Gustavo Kuerten, homme de coeur(s)
« Si vous n’aviez pas été joueur de tennis, quelle profession auriez-vous voulu exercer ? » Drôle de début d’année 2003. Gustavo Kuerten, enfin revenu dans le top 20 mondial après une opération à la hanche qui l’a fait plonger au classement ATP et, un temps, songer à la reconversion professionnelle, réfléchit un instant puis offre sa réponse à la question posée par le magazine américain Tennis Week : « J’aurais pu être instituteur. J’aime travailler avec les enfants. » À vrai dire, on s’en doutait. Trois ans plus tôt, le 17 août 2000, il a fondé au Brésil un institut à son nom qui vise à améliorer l’inclusion sociale des enfants, adolescents et personnes handicapées par le biais d’initiatives sportives, éducatives et sociales, en finançant la construction de courts de tennis ou organisant des tournois de charité. Mais pourquoi cet engagement ? Car le Brésilien aux trois Roland-Garros a perdu son père à 8 ans, victime d’un infarctus alors qu’il arbitrait un match de tennis junior, et a grandi seul avec sa mère et ses deux frères. Détail d’importance : le cadet, Guilherme, a subi des complications à l’accouchement qui ont entraîné un handicap mental et physique.
En 2008, un an après la mort de ce dernier à 28 ans, Gustavo expliquait au journal Le Monde : « Je crois que l’on a eu beaucoup de chance de vivre tout ce temps-là avec lui. Il était avec nous tout le temps et a servi de trait d’union pour notre famille. Si nous sommes aussi soudés, je pense que c’est un peu grâce à lui. (...) J’avais sous les yeux deux opposés : d’un côté, tout le glamour du circuit ; de l’autre, je le voyais, lui, avec son mode de vie différent. Il m’a aidé à regarder la vie plus simplement. » Enfant, Kuerten a vu sa mère présider une association municipale d’aide aux enfants handicapés et son frère Guilherme être heureux de simplement avoir la force de se servir d’une fourchette.

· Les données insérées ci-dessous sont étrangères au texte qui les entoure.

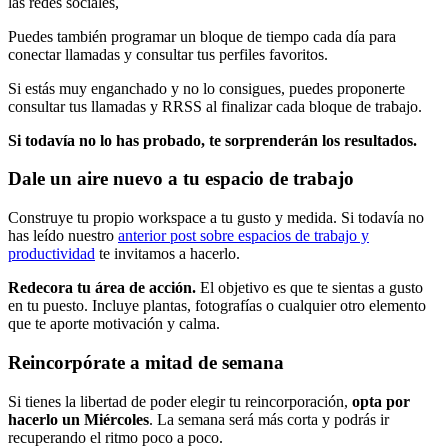
las redes sociales,
Puedes también programar un bloque de tiempo cada día para
conectar llamadas y consultar tus perfiles favoritos.
Si estás muy enganchado y no lo consigues, puedes proponerte
consultar tus llamadas y RRSS al finalizar cada bloque de trabajo.
Si todavía no lo has probado, te sorprenderán los resultados.
Dale un aire nuevo a tu espacio de trabajo
Construye tu propio workspace a tu gusto y medida. Si todavía no
has leído nuestro
anterior post sobre espacios de trabajo y
productividad
te invitamos a hacerlo.
Redecora tu área de acción.
El objetivo es que te sientas a gusto
en tu puesto. Incluye plantas, fotografías o cualquier otro elemento
que te aporte motivación y calma.
Reincorpórate a mitad de semana
Si tienes la libertad de poder elegir tu reincorporación,
opta por
hacerlo un Miércoles
. La semana será más corta y podrás ir
recuperando el ritmo poco a poco.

Si bien qu’une fois devenu numéro 1 mondial, il n’était pas rare de le voir verser 200 dollars à une association de soutien aux handicapés à chaque tour passé lors d’un tournoi. Tandis que les grandes stars du circuit s’achetaient des berlines et des avions privés, lui roulait sur sa vieille moto et passait son temps libre sur sa planche de surf avec ses amis d’enfance, chez lui, à Florianópolis, la capitale de l’État de Santa Catarina, au Brésil. Si son quotidien est désormais entièrement dédié aux quelque 400 enfants aidés annuellement par son Institut Guga Kuerten, celui-ci revendiquait dans un bilan publié en 2022 un total de 108 000 personnes soutenues depuis 23 ans, à travers deux programmes, Champions de la vie et Actions spéciales, ainsi qu’un fonds de soutien aux projets sociaux. Incapable de jouer au tennis depuis plusieurs années à cause de ses douleurs à la hanche, Guga est aussi devenu un grand ambassadeur du tennis-fauteuil dans le monde. Le grand public a régulièrement pu le voir s’y adonner à l’occasion de la journée Tous en fauteuil, organisée chaque année à Roland-Garros, et notamment en 2016 où, parrain de l’opération, il avait échangé quelques balles avec Michaël Jeremiasz, ex-numéro 1 mondial de tennis-fauteuil en simple et double. Un homme de cœur, à tout point de vue.